(Saved data entries)

--------------------------------

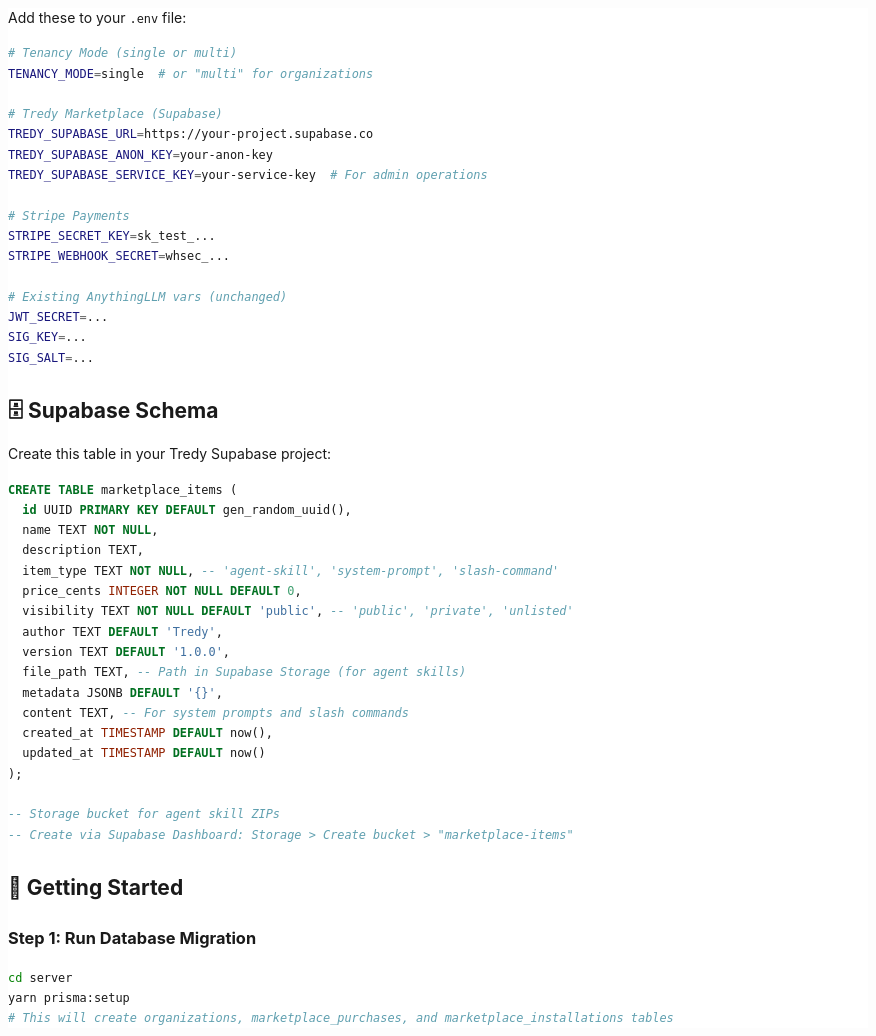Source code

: Add these to your `.env` file:

```bash
# Tenancy Mode (single or multi)
TENANCY_MODE=single  # or "multi" for organizations

# Tredy Marketplace (Supabase)
TREDY_SUPABASE_URL=https://your-project.supabase.co
TREDY_SUPABASE_ANON_KEY=your-anon-key
TREDY_SUPABASE_SERVICE_KEY=your-service-key  # For admin operations

# Stripe Payments
STRIPE_SECRET_KEY=sk_test_...
STRIPE_WEBHOOK_SECRET=whsec_...

# Existing AnythingLLM vars (unchanged)
JWT_SECRET=...
SIG_KEY=...
SIG_SALT=...
```

## 🗄️ Supabase Schema

Create this table in your Tredy Supabase project:

```sql
CREATE TABLE marketplace_items (
  id UUID PRIMARY KEY DEFAULT gen_random_uuid(),
  name TEXT NOT NULL,
  description TEXT,
  item_type TEXT NOT NULL, -- 'agent-skill', 'system-prompt', 'slash-command'
  price_cents INTEGER NOT NULL DEFAULT 0,
  visibility TEXT NOT NULL DEFAULT 'public', -- 'public', 'private', 'unlisted'
  author TEXT DEFAULT 'Tredy',
  version TEXT DEFAULT '1.0.0',
  file_path TEXT, -- Path in Supabase Storage (for agent skills)
  metadata JSONB DEFAULT '{}',
  content TEXT, -- For system prompts and slash commands
  created_at TIMESTAMP DEFAULT now(),
  updated_at TIMESTAMP DEFAULT now()
);

-- Storage bucket for agent skill ZIPs
-- Create via Supabase Dashboard: Storage > Create bucket > "marketplace-items"
```

## 🚀 Getting Started

### Step 1: Run Database Migration
```bash
cd server
yarn prisma:setup
# This will create organizations, marketplace_purchases, and marketplace_installations tables
```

--------------------------------

▸ **WHAT THE TASK ASKS**
Out of the records above, pick each line that contains the string "organizations".

▸ **TASK RESULT**
TENANCY_MODE=single  # or "multi" for organizations
# This will create organizations, marketplace_purchases, and marketplace_installations tables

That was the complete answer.